PS loved the fact that WordPress spell check doesn’t recognise kipper or chickpea – foodie philistine!

10 thoughts on “frozen

  1. Wow, that is an impressive freezer stock! Our (one, small) freezer contains ice packs, some emergency fishfingers, half a pot of canned tomatoes and some wild caught prawns. That’s it, ha hah!

  2. I have to say Gillie, that I am thoroughly impresses by the blessings you have in your freezers. I have only one chest freezer and the small refrigerator freezer that houses the ice cream and the frozen fruits. The small chest freezer holds the meats and chickens for two weeks. This is all I can handle :0) I have tried the bag method, but I found it cumbersome to move it around to find the chicken bag :-{ Now, I keep a list of what goes into the chest freezer and eat from it until I can see the bottom… great post!! m.

  3. I had a go at emptying/tidying the 2 freezers at my pa’s. I thought it would be a good idea. Oh dear, oh dear: my ma stockpiled things: some huge pieces of venison, given to her by someone in the village and no telling what bit of deer they were (Mum didn’t believe in labeling things: she knew what everything was). The remnants of the whole lamb she bought every year (more weird shapes). Whole salmon (present from fishing friend), trout x ? (ditto), a lot of random bits of fish, ducks (wild & t’other), pheasants and partridges…enough partridges to do 20 versions of On the First Day of Christmas. And prawns. And scallops. Plus homemade ice-cream. And berries which would be turned into something, one day. And veg from the garden. And rabbit for the cat.
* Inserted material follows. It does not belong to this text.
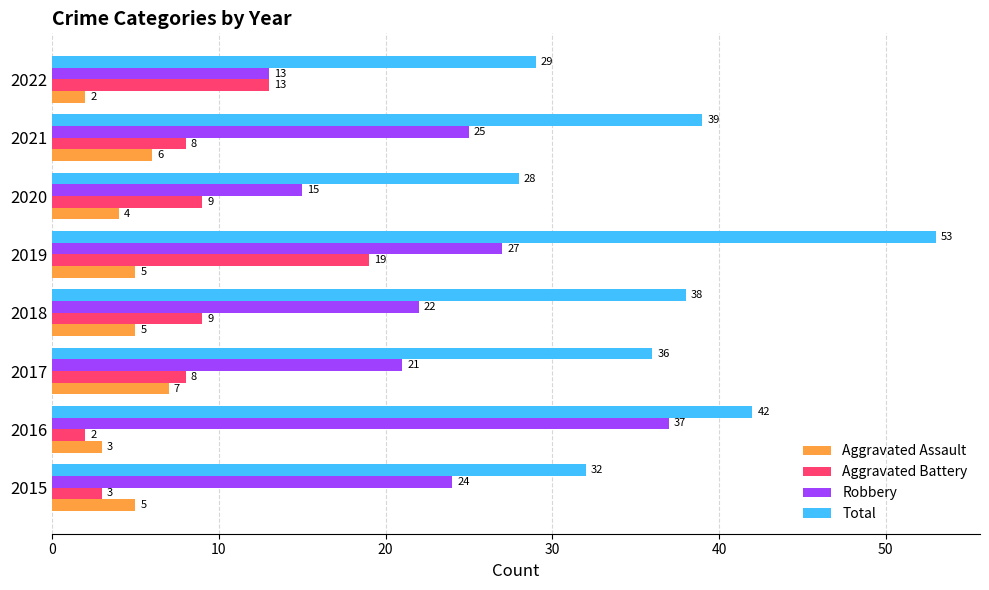

Which series has the largest range (max minus min)?

Total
    Quite a treasure trove, really. But not necessarily to be eaten. Rather than empty the big freezer of everything, I’m working on the principle that it works more efficiently if full. Possibly rather peculiar logic.

    1. Well it is cheaper to run if it is full ….. I feared my freezer might turn out like your father’s if I didn’t get my act together. There is a vile smelling pan of stuff for the dog on the stove as I type.

  4. You have a plum TREE! And an APPLE tree!!! Wow… sounds like an AMAZING life you have there. I can’t wait to move from the city and do all of that 🙂 But I’ll be in the tropics… like Hawaii … absolutely love warm weather.